Datos del ejercicio:
»»
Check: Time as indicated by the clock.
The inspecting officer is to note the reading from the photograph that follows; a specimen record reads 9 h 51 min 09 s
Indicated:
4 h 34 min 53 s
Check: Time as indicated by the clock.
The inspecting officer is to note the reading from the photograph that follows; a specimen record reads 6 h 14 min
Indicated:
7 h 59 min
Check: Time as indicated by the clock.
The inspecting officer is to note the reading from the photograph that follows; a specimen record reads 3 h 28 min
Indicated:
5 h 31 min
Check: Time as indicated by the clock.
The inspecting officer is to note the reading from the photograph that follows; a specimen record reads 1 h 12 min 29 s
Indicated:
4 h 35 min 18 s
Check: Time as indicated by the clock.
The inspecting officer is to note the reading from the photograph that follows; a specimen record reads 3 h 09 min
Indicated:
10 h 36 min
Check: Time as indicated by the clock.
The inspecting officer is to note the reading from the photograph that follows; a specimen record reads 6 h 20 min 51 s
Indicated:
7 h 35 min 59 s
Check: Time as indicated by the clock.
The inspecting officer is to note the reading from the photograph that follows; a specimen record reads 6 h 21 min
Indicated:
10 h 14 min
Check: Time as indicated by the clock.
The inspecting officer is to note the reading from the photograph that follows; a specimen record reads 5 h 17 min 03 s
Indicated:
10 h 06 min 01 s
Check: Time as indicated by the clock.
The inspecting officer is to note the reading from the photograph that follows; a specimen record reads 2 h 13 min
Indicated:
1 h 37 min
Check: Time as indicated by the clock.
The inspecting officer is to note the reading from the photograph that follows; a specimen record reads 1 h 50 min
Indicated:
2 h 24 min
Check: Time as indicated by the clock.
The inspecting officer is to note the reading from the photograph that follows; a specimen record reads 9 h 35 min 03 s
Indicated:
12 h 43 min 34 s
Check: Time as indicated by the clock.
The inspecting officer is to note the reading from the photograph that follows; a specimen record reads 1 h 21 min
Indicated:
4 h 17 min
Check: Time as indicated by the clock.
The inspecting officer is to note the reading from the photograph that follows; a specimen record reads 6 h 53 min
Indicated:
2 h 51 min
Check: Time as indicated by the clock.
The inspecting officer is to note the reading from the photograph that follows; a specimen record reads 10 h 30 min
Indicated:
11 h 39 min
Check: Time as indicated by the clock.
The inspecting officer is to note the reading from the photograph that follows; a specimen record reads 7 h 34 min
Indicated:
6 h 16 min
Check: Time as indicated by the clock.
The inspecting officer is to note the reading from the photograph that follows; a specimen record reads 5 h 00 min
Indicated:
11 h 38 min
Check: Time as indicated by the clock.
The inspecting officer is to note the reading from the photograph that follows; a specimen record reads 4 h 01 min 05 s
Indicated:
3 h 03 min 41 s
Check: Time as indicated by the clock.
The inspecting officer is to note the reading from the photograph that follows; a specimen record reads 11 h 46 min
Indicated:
««
Tarea a realizar:
Convierte en una tabla Markdown las líneas que van desde el comienzo de las entradas hasta la línea que contiene "4 h 34 min 53 s", ambas incluidas, sin las líneas en blanco. Usa dos columnas: "n" para el número de fila y "Línea" para el texto de cada línea.

Resultado de la tarea:
| n | Línea |
|---|---|
| 1 | Check: Time as indicated by the clock. |
| 2 | The inspecting officer is to note the reading from the photograph that follows; a specimen record reads 9 h 51 min 09 s |
| 3 | Indicated: |
| 4 | 4 h 34 min 53 s |